### SUPPLIED RECORDS ###

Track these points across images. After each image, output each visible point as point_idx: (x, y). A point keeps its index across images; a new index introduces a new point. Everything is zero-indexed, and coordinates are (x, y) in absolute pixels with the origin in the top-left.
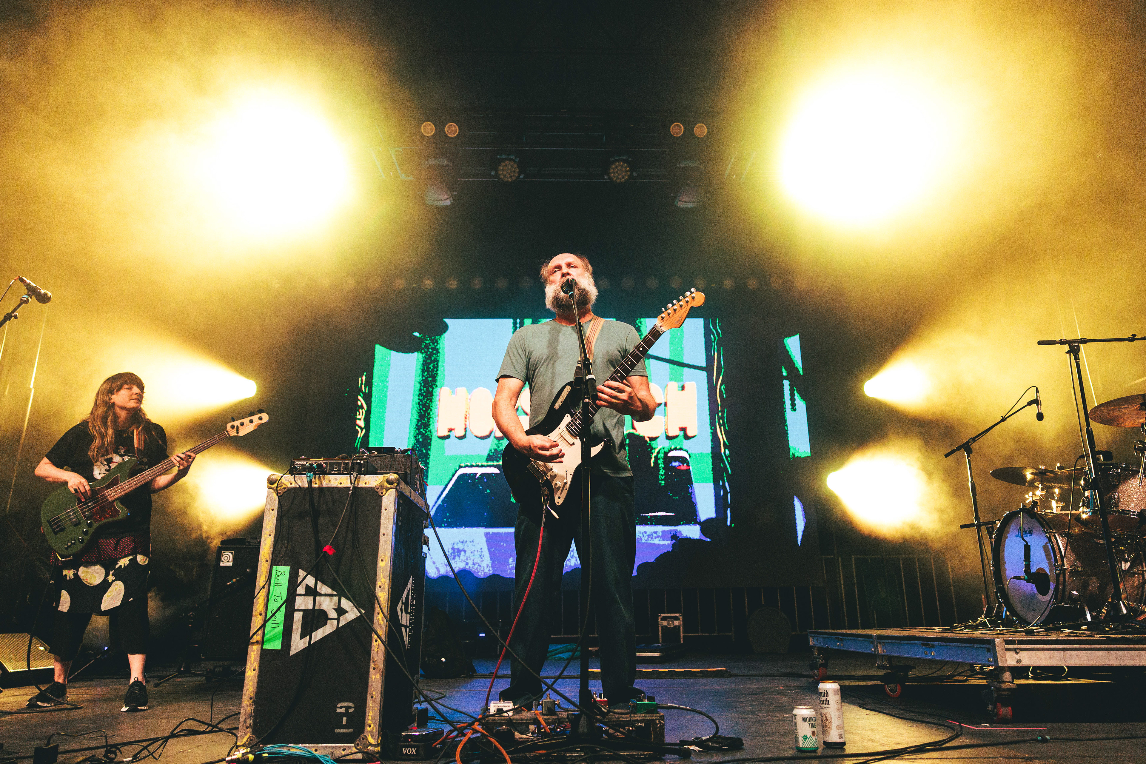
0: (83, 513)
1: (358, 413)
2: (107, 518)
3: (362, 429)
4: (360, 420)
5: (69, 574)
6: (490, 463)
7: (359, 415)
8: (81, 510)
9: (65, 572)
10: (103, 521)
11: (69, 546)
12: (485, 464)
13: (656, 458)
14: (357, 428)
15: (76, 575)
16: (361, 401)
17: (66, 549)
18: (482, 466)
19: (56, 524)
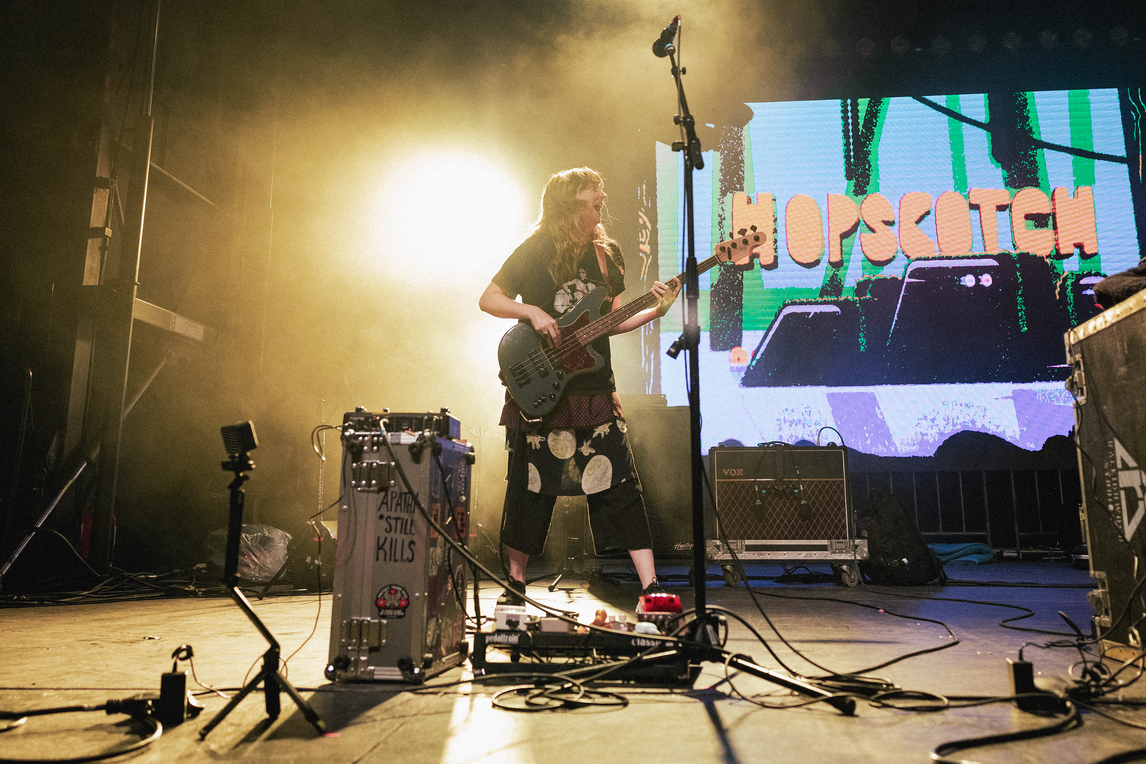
0: (551, 361)
1: (640, 235)
2: (580, 368)
3: (648, 256)
4: (644, 243)
5: (534, 440)
6: (826, 298)
7: (642, 237)
8: (549, 357)
9: (529, 439)
10: (576, 372)
11: (539, 404)
12: (820, 300)
13: (1063, 287)
14: (641, 254)
15: (544, 444)
16: (643, 219)
17: (536, 407)
18: (817, 303)
19: (520, 373)
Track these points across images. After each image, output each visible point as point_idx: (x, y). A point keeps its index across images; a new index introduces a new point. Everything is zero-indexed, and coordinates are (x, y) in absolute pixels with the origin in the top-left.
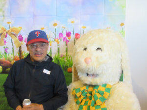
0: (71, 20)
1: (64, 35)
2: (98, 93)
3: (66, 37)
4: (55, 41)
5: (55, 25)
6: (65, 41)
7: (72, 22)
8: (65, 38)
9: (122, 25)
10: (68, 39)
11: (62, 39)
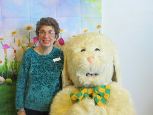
2: (99, 95)
4: (29, 46)
5: (29, 28)
9: (99, 27)
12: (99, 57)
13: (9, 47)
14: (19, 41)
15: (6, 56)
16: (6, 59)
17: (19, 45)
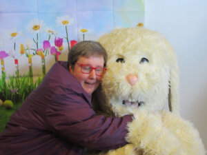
0: (63, 18)
1: (53, 44)
3: (56, 47)
4: (37, 54)
5: (36, 27)
6: (54, 53)
7: (65, 22)
8: (53, 50)
10: (58, 50)
11: (49, 50)
12: (147, 75)
13: (7, 55)
14: (22, 46)
15: (3, 69)
16: (3, 72)
17: (22, 53)
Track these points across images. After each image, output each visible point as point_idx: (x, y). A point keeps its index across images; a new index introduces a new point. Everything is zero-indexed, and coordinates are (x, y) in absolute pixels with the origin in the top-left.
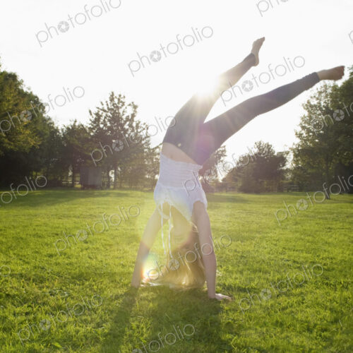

###

• DIRECTIONS: Switch "zero-indexed" to "zero-based" in the listing above, from its start through the line with "19: (520, 373)", keeping everything else unchanged and leaving out the pictures.

• EXPECTED ANSWER:
Track these points across images. After each image, output each visible point as point_idx: (x, y). A point keeps its index across images; a new index introduces a new point. Everything is zero-based, and coordinates are (x, y) in absolute pixels with the origin in the top-left.
0: (83, 513)
1: (358, 413)
2: (107, 518)
3: (362, 429)
4: (360, 420)
5: (69, 574)
6: (490, 463)
7: (359, 415)
8: (81, 510)
9: (65, 572)
10: (103, 521)
11: (69, 546)
12: (485, 464)
13: (656, 458)
14: (357, 428)
15: (76, 575)
16: (361, 401)
17: (66, 549)
18: (482, 466)
19: (56, 524)
0: (551, 361)
1: (640, 235)
2: (580, 368)
3: (648, 256)
4: (644, 243)
5: (534, 440)
6: (826, 298)
7: (642, 237)
8: (549, 357)
9: (529, 439)
10: (576, 372)
11: (539, 404)
12: (820, 300)
13: (1063, 287)
14: (641, 254)
15: (544, 444)
16: (643, 219)
17: (536, 407)
18: (817, 303)
19: (520, 373)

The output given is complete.